Своего первого духовника я не видел более десяти лет, со дня его «покаянного» выступления по телевизору зимой 1980 года. За минувшее время всё тайное и запретное стало явным и жизненно необходимым. Православие вернулось в Россию, коммунистическая утопия и госатеизм были повержены, но отец Димитрий не выглядел победителем. Он уже почти не служил, болел. О чём говорил он в той проповеди, которая для меня оказалась последней? О вере и бесстрашии? О божественном промысле, который ведёт людей и народы через страдания, мимо смерти? О священстве и пророческой миссии православия в мире? Наверное, именно об этом. О чём всегда говорил и писал.
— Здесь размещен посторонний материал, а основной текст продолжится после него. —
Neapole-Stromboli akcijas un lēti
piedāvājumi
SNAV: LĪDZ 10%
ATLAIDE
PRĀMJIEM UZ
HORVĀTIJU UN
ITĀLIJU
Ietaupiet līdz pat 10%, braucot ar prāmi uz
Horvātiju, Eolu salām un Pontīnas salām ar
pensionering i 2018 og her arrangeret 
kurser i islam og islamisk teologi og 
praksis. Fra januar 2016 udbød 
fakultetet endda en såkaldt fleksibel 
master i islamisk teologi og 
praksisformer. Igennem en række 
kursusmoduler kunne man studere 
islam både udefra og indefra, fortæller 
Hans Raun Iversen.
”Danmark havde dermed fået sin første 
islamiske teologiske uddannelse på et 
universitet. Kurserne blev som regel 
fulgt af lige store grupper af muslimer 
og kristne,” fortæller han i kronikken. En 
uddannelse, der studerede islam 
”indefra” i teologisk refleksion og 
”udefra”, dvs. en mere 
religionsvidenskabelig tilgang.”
Запомнились лишь самые первые его слова:

– Я, православный священник, сижу перед вами на этой сцене, и многие из собравшихся не подозревают, что когда-то здесь находилась церковь святой Татьяны, мученически погибшей за Христа.
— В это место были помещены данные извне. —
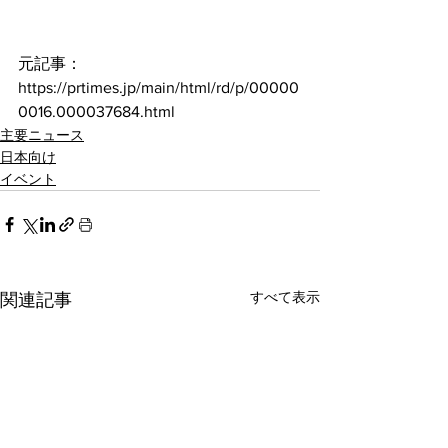
元記事：
https://prtimes.jp/main/html/rd/p/00000
0016.000037684.html
主要ニュース
日本向け
イベント
すべて表示
関連記事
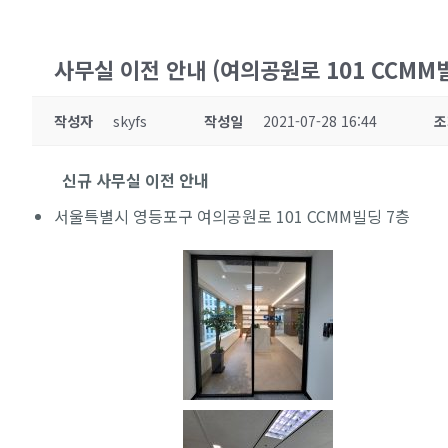
사무실 이전 안내 (여의공원로 101 CCMM빌
작성자
skyfs
작성일
2021-07-28 16:44
조
신규 사무실 이전 안내
서울특별시 영등포구 여의공원로 101 CCMM빌딩 7층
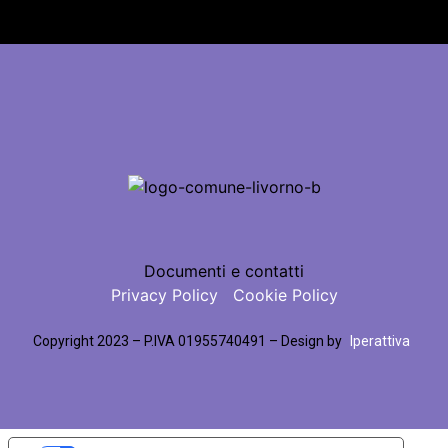
Documenti e contatti
Privacy Policy
Cookie Policy
Copyright 2023 – P.IVA 01955740491 – Design by
Iperattiva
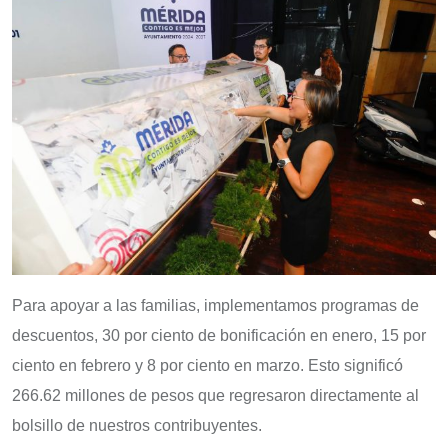
Para apoyar a las familias, implementamos programas de
descuentos, 30 por ciento de bonificación en enero, 15 por
ciento en febrero y 8 por ciento en marzo. Esto significó
266.62 millones de pesos que regresaron directamente al
bolsillo de nuestros contribuyentes.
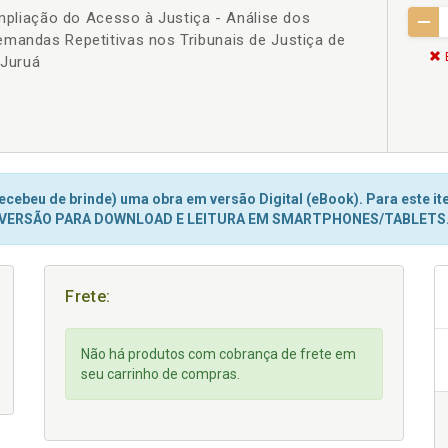
Ampliação do Acesso à Justiça - Análise dos
emandas Repetitivas nos Tribunais de Justiça de
 Juruá
cebeu de brinde) uma obra em versão Digital (eBook). Para este ite
VERSÃO PARA DOWNLOAD E LEITURA EM SMARTPHONES/TABLETS
Frete:
Não há produtos com cobrança de frete em
seu carrinho de compras.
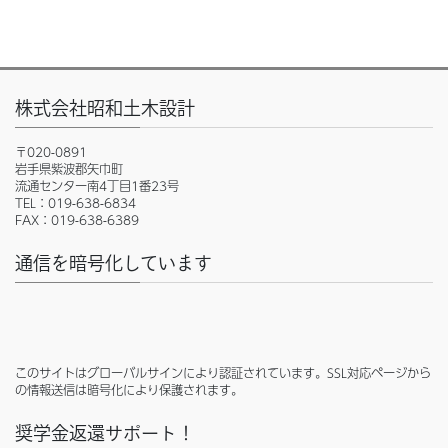
株式会社昭和土木設計
〒020-0891
岩手県紫波郡矢巾町
流通センター南4丁目1番23号
TEL：019-638-6834
FAX：019-638-6389
通信を暗号化しています
このサイトはグローバルサインにより認証されています。SSL対応ページから
の情報送信は暗号化により保護されます。
奨学金返還サポート！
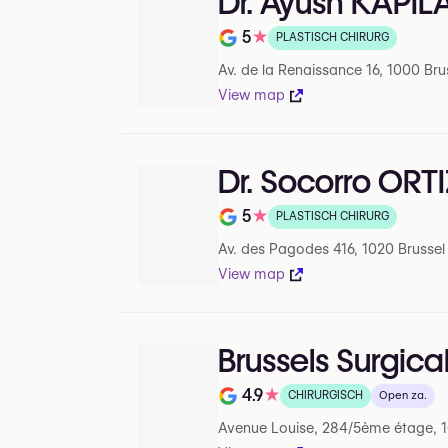
Dr. Ayush KAPIL
5
★
PLASTISCH CHIRURG
Beoordeling op 5 op Google
Av. de la Renaissance 16, 1000 Bru
View map
Dr. Socorro ORT
5
★
PLASTISCH CHIRURG
Beoordeling op 5 op Google
Av. des Pagodes 416, 1020 Brussel
View map
Brussels Surgica
4.9
★
CHIRURGISCH
Open za.
Beoordeling op 5 op Google
Avenue Louise, 284/5ème étage, 1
Как и в начале его дерзкого миссионерства, отцу Димитрию слали записки с вопросами.

– Вы боялись КГБ и Советской власти? – прочёл он вслух, усмехнулся и зорко глянул в тёмный зал:

– Вы знаете, что такое страх Божий? Страх перед истиной, совестью? Или страх матери за детей? За себя я никогда не боялся. Переживал за семью, за ближних. И за духовных чад. Некоторые сильно из-за меня пострадали, оказались в тюрьме, в психбольницах. Я это знал, горевал очень, непрестанно за них молился и сейчас молюсь, каюсь перед ними. Но больше всего я боялся и боюсь за Россию. По-человечески боюсь. Вынесет ли она свой крест? Для нас, русских людей, верующих и неверующих, время испытаний не прошло и никогда не пройдёт. И сейчас мне, как никогда, тревожно за мой народ. Не отступимся ли от себя, от веры, от наших святынь и нашей истории? Только об этом все мои мысли и молитвы. Пусть этот наш страх ведёт нас к Богу и делает непобедимыми!
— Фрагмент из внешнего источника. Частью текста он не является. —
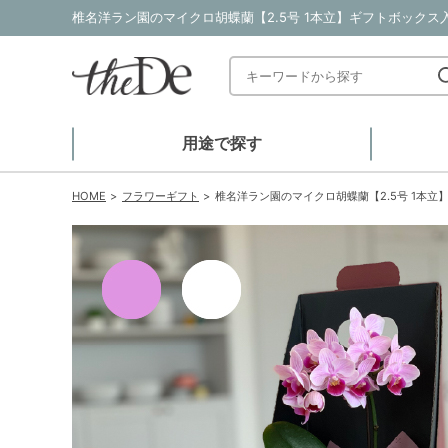
椎名洋ラン園のマイクロ胡蝶蘭【2.5号 1本立】ギフトボックス
用途で探す
HOME
フラワーギフト
椎名洋ラン園のマイクロ胡蝶蘭【2.5号 1本立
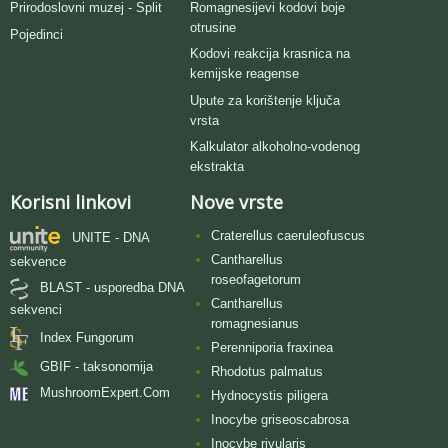
Romagnesijevi kodovi boje
Prirodoslovni muzej - Split
otrusine
Pojedinci
Kodovi reakcija krasnica na
kemijske reagense
Upute za korištenje ključa
vrsta
Kalkulator alkoholno-vodenog
ekstrakta
Korisni linkovi
Nove vrste
Craterellus caeruleofuscus
UNITE - DNA
Cantharellus
sekvence
roseofagetorum
BLAST - usporedba DNA
Cantharellus
sekvenci
romagnesianus
Index Fungorum
Perenniporia fraxinea
GBIF - taksonomija
Rhodotus palmatus
MushroomExpert.Com
Hydnocystis piligera
Inocybe griseoscabrosa
Inocybe rivularis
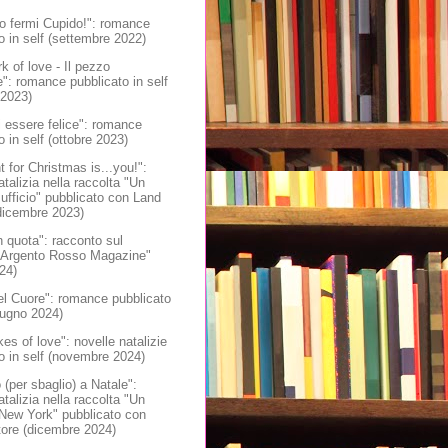
o fermi Cupido!": romance
o in self (settembre 2022)
k of love - Il pezzo
: romance pubblicato in self
 2023)
i essere felice": romance
o in self (ottobre 2023)
nt for Christmas is...you!":
atalizia nella raccolta "Un
 ufficio" pubblicato con Land
dicembre 2023)
 quota": racconto sul
 "Argento Rosso Magazine"
024)
el Cuore": romance pubblicato
giugno 2024)
es of love": novelle natalizie
o in self (novembre 2024)
 (per sbaglio) a Natale":
atalizia nella raccolta "Un
 New York" pubblicato con
tore (dicembre 2024)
Нет, он остался прежним. Отважным проповедником, пастырем «русских мальчиков», неистовым в своих ошибках батюшкой «из народа». Ради блага России, как он его понимал, решивший примириться со своими мучителями-коммунистами. Он верил в их раскаяние и возвращение к православию.

Перед тем, как уйти за кулисы, отец Дмитрий благословил собравшихся наперстным крестом. В лицо хлынула горячая грусть, сами собой глаза закрылись от слёз. Со сцены объявили о начале студенческого концерта. Я раздумывал, стоит ли незаметно выскользнуть из зала и где-то у запасного выхода попытаться найти его, перемолвиться несколькими словами, попрощаться. Но так и не решился.

Несомненно, КГБ не простило мне годы близости с Дмитрием Дудко. Из гонений, которые испытали люди его окружения, мне выпала лишь малая доля. Но и этого хватило, чтобы моя жизнь в СССР оказалась перечёркнута жирным крестом. Он молился за всех низвергнутых властью на дно жизни. Его последнее благословение в бывшей церкви святой Татьяны я воспринял как прощальное, накануне нового отъезда на Запад, как мне тогда казалось, окончательного. Железнодорожный билет до Женевы был уже куплен на пятое марта.